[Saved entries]
_ _ _ _ _ _ _
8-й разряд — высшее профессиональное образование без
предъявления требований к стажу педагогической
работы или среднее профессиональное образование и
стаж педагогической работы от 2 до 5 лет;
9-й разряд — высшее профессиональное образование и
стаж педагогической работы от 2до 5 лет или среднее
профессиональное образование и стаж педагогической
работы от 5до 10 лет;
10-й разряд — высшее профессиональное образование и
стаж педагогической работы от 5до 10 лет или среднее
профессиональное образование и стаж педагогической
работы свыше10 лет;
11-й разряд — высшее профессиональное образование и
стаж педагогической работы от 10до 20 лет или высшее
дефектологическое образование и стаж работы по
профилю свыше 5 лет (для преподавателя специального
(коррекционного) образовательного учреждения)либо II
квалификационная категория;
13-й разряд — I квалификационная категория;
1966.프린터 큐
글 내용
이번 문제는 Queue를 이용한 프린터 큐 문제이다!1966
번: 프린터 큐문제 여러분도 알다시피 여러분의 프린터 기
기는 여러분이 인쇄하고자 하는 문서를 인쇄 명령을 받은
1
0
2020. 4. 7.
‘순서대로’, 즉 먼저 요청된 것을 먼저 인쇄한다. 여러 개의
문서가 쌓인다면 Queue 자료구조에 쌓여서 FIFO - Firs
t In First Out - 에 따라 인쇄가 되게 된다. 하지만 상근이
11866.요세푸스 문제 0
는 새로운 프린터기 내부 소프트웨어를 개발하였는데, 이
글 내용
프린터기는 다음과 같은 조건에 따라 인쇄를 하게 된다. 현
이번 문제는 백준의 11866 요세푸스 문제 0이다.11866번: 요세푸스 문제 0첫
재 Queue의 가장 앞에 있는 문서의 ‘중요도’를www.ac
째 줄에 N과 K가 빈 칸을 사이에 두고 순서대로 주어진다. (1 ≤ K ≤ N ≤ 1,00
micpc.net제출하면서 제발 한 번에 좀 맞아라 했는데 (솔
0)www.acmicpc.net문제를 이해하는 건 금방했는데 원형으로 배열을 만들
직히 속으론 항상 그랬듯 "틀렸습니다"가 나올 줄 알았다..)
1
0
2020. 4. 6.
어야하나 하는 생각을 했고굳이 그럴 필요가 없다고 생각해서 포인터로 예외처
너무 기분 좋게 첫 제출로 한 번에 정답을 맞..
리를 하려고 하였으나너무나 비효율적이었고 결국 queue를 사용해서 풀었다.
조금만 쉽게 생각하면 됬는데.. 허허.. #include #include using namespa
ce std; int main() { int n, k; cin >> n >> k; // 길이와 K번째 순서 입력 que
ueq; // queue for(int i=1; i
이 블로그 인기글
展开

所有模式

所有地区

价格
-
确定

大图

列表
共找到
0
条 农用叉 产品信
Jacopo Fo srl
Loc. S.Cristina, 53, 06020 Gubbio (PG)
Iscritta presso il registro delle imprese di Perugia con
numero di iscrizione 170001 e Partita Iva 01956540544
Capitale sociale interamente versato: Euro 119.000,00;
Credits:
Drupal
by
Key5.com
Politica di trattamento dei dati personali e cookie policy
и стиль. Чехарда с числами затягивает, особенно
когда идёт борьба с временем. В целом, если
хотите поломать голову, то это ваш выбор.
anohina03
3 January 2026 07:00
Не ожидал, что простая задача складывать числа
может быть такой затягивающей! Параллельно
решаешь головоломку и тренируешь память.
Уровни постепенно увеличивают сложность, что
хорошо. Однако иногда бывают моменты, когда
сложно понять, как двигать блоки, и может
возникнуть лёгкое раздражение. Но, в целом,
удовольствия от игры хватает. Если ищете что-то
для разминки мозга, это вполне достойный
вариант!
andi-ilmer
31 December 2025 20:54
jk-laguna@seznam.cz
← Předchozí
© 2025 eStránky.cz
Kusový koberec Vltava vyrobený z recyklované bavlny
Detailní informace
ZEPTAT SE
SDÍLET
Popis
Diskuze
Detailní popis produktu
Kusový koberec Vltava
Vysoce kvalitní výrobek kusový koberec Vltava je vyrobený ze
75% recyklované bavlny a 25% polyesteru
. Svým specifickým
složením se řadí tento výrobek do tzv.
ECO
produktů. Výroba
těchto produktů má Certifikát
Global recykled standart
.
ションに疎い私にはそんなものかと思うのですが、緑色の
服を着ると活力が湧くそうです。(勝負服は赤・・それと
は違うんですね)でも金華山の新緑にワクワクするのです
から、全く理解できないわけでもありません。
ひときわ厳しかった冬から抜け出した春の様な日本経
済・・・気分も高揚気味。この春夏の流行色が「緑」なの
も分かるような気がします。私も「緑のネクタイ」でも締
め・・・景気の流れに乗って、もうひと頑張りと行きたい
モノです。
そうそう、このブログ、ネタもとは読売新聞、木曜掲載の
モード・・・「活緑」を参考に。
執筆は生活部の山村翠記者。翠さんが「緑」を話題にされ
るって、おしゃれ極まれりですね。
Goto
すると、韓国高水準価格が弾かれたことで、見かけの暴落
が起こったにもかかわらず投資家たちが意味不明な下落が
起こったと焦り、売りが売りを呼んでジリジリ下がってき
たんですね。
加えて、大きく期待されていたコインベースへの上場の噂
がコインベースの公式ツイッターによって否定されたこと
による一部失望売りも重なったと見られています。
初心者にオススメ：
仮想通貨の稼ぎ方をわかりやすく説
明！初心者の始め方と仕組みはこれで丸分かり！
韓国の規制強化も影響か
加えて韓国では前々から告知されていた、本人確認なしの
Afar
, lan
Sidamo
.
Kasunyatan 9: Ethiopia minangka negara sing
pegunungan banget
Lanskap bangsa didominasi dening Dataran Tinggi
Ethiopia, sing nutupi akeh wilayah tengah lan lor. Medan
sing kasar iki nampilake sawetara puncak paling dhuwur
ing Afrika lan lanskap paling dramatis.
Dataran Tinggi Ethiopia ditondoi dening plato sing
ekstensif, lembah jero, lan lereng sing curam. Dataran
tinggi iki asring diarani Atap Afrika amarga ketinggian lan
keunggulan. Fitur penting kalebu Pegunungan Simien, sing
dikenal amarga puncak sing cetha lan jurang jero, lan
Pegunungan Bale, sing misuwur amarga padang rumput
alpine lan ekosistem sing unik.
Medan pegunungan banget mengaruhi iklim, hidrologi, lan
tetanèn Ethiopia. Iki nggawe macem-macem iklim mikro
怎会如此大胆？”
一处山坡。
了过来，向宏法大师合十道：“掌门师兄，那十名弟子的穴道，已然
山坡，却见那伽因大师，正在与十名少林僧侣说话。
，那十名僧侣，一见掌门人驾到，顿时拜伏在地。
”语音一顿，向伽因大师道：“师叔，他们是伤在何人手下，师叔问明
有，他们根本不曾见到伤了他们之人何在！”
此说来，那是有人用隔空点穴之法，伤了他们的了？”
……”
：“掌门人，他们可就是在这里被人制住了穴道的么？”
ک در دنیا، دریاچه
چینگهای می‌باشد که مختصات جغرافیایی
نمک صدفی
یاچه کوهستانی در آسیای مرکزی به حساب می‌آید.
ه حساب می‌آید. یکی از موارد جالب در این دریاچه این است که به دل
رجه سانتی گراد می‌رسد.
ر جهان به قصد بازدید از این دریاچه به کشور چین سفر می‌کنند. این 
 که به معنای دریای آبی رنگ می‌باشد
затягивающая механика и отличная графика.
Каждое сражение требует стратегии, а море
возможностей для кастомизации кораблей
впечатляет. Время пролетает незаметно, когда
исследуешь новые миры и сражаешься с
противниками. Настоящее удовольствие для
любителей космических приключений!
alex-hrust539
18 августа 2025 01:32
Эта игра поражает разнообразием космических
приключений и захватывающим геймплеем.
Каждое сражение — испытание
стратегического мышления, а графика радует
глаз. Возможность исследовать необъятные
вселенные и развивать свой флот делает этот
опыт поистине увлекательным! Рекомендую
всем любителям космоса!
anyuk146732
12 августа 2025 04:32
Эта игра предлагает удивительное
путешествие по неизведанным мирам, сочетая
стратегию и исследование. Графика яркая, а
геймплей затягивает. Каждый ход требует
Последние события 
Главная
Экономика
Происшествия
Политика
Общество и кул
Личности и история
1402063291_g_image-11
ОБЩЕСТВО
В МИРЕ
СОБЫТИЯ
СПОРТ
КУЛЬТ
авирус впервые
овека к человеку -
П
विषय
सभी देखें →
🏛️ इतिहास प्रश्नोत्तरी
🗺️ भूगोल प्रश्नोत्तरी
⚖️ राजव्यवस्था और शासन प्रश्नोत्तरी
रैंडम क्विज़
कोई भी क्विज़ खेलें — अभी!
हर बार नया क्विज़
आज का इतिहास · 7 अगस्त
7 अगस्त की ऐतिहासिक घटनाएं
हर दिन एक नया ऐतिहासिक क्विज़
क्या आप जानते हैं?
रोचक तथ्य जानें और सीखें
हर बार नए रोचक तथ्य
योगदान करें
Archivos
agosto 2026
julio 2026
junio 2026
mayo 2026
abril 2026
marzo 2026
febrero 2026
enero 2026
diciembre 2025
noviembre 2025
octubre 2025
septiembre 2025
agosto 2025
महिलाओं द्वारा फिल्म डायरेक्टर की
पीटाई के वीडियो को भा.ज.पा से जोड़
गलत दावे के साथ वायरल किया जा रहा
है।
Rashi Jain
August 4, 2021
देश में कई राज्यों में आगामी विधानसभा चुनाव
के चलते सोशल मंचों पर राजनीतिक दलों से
_ _ _ _ _ _ _
▶ [Task brief]:
Filter the entries above down to the lines that hold the word "recyklované", and copy those lines.

▶ [Finished exercise]:
Kusový koberec Vltava vyrobený z recyklované bavlny
75% recyklované bavlny a 25% polyesteru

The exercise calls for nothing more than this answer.